Give the part of the listing below that opens with the line containing "order: Fabales" and closes with the line containing "collectors: N. Hotchkiss" as a numbered list, skipping any blank lines.

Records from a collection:
# # # #

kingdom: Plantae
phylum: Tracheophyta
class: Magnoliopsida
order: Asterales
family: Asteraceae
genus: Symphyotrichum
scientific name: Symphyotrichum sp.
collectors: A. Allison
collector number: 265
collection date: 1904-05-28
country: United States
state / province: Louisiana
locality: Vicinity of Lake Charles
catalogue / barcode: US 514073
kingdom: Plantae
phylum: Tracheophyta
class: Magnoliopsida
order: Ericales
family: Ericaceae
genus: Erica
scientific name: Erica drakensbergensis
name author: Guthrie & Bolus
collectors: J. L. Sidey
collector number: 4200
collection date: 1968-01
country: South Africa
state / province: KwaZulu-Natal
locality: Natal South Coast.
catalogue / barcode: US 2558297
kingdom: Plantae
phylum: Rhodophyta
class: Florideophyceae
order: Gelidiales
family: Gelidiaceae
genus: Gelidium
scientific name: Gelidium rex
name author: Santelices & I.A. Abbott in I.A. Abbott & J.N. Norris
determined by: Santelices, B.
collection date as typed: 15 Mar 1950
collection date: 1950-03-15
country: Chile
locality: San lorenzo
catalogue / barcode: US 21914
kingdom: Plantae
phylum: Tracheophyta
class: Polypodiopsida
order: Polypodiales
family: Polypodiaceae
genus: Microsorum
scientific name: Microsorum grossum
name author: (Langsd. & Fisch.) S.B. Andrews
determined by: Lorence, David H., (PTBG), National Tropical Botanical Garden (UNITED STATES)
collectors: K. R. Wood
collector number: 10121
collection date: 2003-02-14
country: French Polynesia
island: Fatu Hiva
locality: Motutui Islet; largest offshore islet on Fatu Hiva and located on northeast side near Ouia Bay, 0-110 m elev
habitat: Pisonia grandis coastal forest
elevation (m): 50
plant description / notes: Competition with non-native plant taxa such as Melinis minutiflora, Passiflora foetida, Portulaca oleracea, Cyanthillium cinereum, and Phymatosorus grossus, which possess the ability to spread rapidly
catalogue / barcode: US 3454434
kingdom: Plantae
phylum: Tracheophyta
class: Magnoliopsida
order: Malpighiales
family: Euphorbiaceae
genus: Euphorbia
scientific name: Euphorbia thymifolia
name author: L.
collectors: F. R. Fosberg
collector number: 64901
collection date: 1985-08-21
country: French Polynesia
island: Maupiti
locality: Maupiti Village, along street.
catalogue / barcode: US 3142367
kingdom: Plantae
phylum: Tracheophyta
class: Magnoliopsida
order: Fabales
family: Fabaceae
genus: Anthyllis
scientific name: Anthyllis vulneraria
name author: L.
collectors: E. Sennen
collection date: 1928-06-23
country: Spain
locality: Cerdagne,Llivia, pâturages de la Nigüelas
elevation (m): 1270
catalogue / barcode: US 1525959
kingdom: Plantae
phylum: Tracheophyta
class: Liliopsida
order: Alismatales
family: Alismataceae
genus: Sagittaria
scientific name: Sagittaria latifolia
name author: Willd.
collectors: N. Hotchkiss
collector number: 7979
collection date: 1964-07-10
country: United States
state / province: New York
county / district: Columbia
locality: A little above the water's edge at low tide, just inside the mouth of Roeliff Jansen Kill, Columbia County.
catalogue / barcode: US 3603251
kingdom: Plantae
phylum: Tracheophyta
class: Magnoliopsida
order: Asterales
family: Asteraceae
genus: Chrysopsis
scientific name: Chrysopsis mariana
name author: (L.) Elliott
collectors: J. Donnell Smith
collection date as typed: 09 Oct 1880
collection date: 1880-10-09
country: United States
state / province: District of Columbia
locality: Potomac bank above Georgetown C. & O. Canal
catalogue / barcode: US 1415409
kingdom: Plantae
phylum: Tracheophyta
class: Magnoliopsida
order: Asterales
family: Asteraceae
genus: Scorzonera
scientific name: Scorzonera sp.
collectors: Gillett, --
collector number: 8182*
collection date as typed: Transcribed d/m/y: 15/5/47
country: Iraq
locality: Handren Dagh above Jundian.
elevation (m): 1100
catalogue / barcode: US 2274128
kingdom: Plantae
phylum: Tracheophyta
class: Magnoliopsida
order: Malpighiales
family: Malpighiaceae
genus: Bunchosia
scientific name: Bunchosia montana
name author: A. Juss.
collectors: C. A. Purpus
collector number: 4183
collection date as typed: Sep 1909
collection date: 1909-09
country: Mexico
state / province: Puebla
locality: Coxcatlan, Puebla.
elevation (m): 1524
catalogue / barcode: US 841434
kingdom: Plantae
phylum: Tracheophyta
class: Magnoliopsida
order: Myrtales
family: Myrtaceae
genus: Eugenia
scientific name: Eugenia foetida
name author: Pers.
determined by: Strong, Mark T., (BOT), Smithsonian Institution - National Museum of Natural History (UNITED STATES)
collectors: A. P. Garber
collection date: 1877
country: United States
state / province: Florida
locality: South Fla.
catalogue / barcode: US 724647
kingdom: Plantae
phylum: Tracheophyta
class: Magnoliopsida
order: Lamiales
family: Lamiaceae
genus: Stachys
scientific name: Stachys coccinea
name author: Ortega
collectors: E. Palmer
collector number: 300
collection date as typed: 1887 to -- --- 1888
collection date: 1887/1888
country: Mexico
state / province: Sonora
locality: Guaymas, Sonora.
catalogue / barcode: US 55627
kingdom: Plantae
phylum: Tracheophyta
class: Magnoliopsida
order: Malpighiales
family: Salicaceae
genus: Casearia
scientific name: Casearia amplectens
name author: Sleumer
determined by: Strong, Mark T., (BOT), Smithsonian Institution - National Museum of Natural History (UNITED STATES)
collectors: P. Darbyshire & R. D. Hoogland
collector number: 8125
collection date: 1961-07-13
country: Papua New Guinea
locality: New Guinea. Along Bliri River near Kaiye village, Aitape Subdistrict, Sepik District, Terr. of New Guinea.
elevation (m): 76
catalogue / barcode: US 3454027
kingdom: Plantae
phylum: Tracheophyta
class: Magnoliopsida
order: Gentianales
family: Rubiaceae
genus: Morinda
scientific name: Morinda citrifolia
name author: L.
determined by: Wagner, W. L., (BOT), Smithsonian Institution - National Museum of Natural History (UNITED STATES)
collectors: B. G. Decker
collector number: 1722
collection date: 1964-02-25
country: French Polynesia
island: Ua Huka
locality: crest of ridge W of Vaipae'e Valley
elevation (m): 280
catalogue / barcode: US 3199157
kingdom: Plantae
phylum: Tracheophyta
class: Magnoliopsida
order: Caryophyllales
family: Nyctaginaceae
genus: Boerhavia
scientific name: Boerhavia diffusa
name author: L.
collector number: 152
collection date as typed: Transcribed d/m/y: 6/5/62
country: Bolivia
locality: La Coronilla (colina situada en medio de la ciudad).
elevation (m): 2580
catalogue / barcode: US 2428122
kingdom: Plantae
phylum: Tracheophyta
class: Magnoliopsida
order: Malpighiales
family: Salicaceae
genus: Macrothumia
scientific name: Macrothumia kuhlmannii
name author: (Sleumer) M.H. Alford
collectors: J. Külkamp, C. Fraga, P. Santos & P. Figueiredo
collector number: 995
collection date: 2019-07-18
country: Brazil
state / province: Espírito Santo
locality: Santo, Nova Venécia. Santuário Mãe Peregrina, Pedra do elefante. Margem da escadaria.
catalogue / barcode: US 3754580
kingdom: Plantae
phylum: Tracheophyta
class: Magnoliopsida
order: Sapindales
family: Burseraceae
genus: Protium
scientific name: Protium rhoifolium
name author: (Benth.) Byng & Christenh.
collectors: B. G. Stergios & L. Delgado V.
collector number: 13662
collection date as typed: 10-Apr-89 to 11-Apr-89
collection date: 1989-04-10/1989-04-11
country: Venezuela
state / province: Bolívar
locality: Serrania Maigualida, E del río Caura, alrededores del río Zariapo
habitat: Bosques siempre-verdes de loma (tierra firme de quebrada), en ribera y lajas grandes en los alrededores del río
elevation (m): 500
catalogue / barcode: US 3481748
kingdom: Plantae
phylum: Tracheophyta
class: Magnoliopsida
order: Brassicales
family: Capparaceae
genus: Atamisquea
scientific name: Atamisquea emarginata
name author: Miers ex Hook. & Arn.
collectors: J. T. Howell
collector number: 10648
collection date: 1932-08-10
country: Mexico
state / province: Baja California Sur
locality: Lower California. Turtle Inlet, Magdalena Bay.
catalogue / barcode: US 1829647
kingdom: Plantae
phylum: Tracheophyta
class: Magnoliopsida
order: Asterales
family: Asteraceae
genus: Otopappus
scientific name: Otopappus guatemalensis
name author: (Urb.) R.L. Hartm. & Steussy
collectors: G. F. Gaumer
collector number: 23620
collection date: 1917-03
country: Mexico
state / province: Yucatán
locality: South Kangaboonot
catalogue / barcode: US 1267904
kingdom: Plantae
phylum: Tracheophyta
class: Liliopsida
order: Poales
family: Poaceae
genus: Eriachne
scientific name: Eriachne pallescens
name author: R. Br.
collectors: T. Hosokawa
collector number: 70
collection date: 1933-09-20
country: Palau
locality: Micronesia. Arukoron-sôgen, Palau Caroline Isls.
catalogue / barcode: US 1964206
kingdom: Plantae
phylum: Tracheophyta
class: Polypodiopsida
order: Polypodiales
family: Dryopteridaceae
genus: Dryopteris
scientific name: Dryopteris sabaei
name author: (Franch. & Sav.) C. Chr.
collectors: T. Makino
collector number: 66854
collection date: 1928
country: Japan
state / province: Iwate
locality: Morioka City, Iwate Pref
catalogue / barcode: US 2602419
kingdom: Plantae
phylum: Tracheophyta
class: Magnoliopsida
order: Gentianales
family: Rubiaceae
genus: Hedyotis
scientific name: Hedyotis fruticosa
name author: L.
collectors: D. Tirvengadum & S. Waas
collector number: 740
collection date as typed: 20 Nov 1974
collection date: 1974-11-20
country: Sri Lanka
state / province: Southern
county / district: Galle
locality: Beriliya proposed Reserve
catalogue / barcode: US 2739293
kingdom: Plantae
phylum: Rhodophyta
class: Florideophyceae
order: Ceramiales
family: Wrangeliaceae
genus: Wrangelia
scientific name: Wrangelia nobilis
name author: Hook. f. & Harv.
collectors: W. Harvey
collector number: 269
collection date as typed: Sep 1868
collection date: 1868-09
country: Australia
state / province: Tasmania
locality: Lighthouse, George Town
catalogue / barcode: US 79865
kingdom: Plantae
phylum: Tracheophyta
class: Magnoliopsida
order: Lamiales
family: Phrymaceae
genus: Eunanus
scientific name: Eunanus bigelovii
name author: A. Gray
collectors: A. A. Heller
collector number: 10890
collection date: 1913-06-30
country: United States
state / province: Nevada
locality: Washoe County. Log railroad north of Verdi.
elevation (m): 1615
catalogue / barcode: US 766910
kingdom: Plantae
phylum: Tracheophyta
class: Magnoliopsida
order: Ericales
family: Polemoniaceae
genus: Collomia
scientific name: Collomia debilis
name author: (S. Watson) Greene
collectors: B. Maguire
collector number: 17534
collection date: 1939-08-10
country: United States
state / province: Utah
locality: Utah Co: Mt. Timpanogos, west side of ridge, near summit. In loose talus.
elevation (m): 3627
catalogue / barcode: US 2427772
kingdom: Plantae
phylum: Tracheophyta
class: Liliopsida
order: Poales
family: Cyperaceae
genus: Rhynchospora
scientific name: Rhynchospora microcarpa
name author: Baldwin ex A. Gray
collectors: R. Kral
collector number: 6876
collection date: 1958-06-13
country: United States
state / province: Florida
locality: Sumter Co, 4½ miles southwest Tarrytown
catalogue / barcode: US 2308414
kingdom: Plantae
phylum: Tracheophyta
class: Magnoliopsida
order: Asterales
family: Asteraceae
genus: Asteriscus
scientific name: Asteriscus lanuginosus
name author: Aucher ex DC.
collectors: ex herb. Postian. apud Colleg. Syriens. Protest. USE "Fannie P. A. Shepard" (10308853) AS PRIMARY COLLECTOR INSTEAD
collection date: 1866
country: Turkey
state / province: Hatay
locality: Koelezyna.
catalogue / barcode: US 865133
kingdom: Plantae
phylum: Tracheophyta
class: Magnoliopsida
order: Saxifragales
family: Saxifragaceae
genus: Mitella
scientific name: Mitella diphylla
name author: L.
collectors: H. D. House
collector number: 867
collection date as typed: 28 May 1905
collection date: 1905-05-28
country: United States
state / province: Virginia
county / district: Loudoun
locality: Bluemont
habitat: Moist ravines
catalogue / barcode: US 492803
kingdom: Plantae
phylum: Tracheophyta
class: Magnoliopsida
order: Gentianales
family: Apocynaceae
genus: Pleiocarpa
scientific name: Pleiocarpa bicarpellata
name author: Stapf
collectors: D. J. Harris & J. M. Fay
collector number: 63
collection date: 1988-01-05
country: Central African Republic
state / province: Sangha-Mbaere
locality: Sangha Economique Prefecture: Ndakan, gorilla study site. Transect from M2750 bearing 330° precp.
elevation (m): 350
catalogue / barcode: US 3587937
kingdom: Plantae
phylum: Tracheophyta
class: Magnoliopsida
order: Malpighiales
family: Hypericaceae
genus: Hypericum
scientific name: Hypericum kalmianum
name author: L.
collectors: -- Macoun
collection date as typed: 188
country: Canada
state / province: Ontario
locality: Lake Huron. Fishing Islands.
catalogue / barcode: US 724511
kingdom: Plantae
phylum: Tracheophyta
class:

# # # #

RESPONSE BELOW -
1. order: Fabales
2. family: Fabaceae
3. genus: Anthyllis
4. scientific name: Anthyllis vulneraria
5. name author: L.
6. collectors: E. Sennen
7. collection date: 1928-06-23
8. country: Spain
9. locality: Cerdagne,Llivia, pâturages de la Nigüelas
10. elevation (m): 1270
11. catalogue / barcode: US 1525959
12. kingdom: Plantae
13. phylum: Tracheophyta
14. class: Liliopsida
15. order: Alismatales
16. family: Alismataceae
17. genus: Sagittaria
18. scientific name: Sagittaria latifolia
19. name author: Willd.
20. collectors: N. Hotchkiss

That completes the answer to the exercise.